• **TASK DIRECTIONS**:
Print, word for word, only the lines from the one with "framed print: none [374,173,423,229]" down to the last line of the listing below; no pictures.

• **RECORDS FOR PROCESSING**:

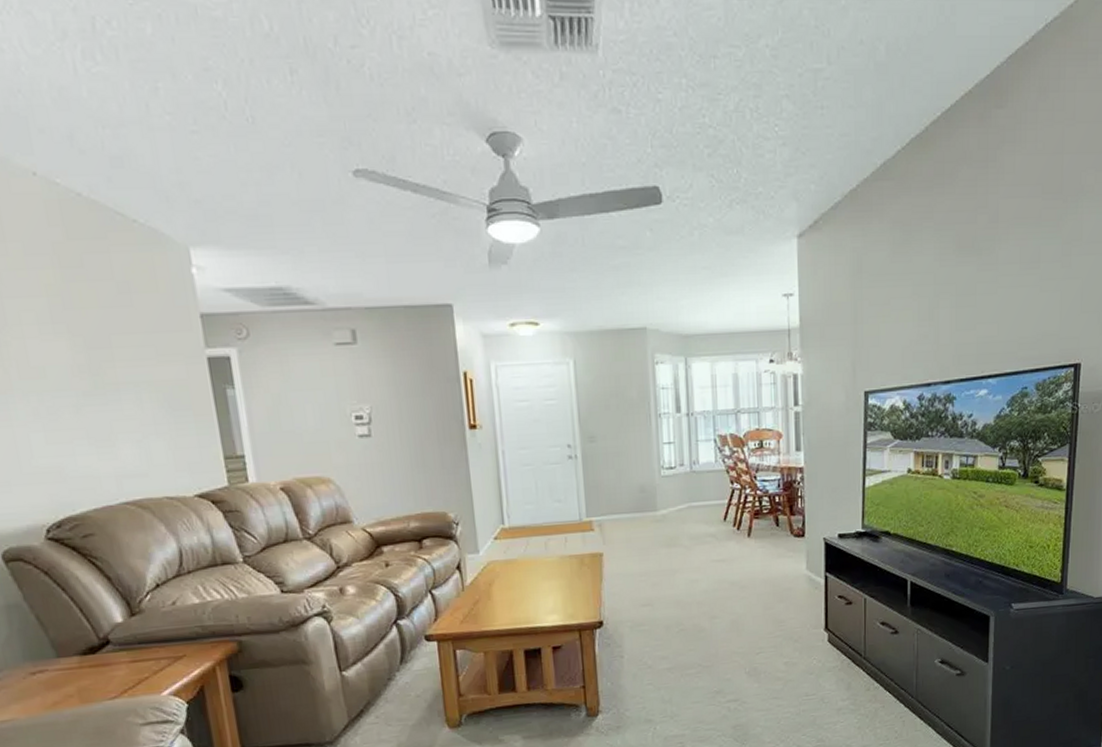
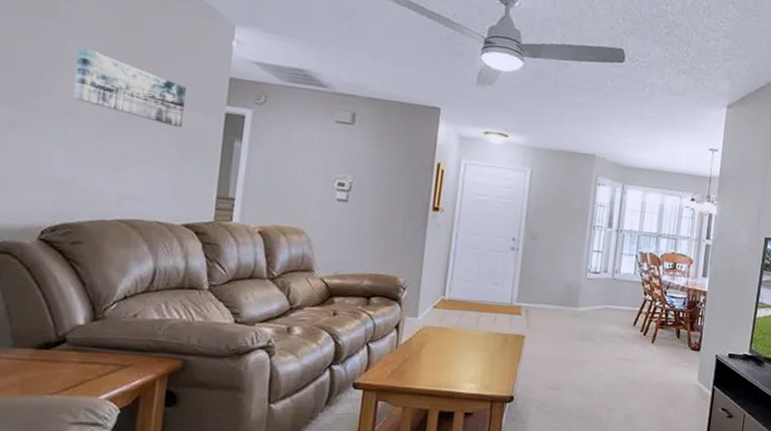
wall art: none [20,308,163,385] -> present [72,46,186,128]

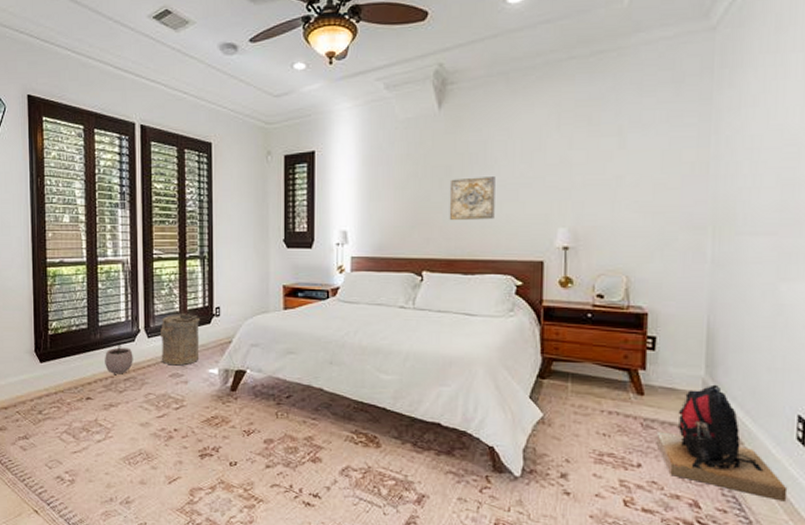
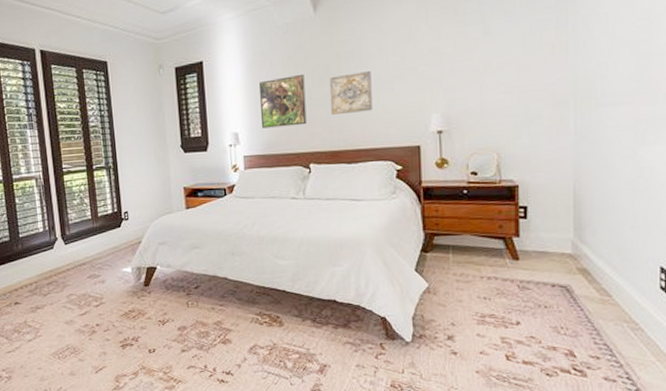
plant pot: present [105,342,133,374] -> none [28,250,54,280]
laundry hamper: present [159,312,201,366] -> none [75,219,113,268]
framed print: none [374,173,423,229] -> present [259,73,307,129]
backpack: present [656,384,788,502] -> none [532,245,654,345]

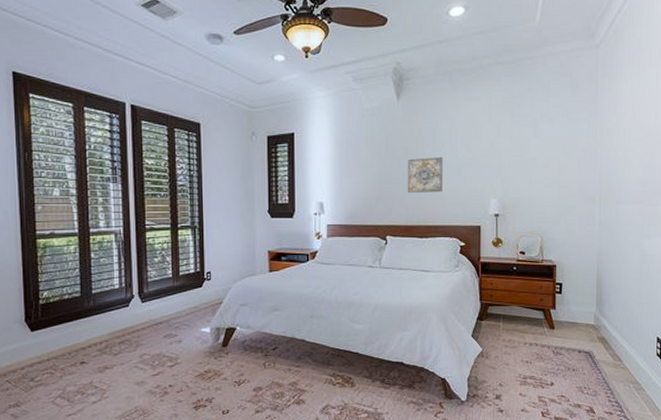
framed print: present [259,73,307,129] -> none [346,153,386,200]

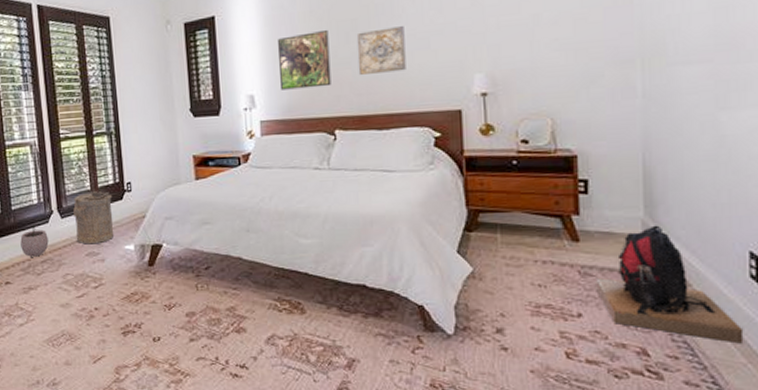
plant pot: none [99,308,128,338] -> present [20,224,49,257]
laundry hamper: none [153,278,193,327] -> present [72,190,114,245]
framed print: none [346,153,386,200] -> present [278,29,331,90]
backpack: none [563,317,651,402] -> present [596,225,744,344]

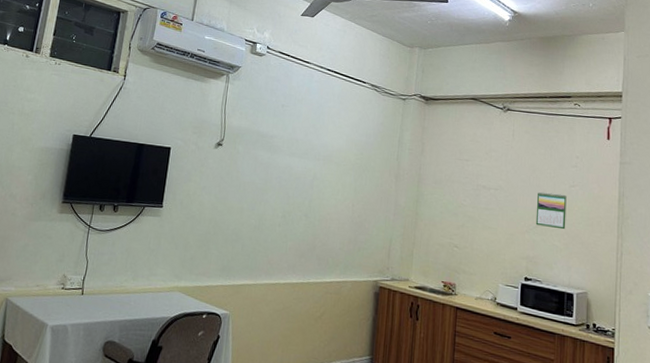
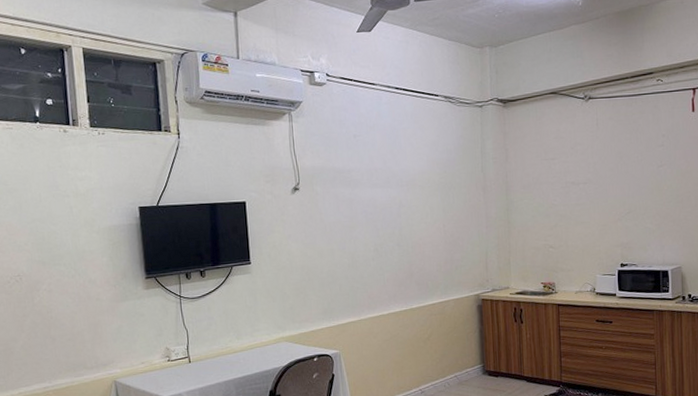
calendar: present [535,191,567,230] -> none [626,176,657,212]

• **RESPONSE AREA**:
framed print: none [374,173,423,229] -> present [259,73,307,129]
backpack: present [656,384,788,502] -> none [532,245,654,345]

framed print: present [259,73,307,129] -> none [346,153,386,200]

plant pot: none [99,308,128,338] -> present [20,224,49,257]
laundry hamper: none [153,278,193,327] -> present [72,190,114,245]
framed print: none [346,153,386,200] -> present [278,29,331,90]
backpack: none [563,317,651,402] -> present [596,225,744,344]

calendar: present [535,191,567,230] -> none [626,176,657,212]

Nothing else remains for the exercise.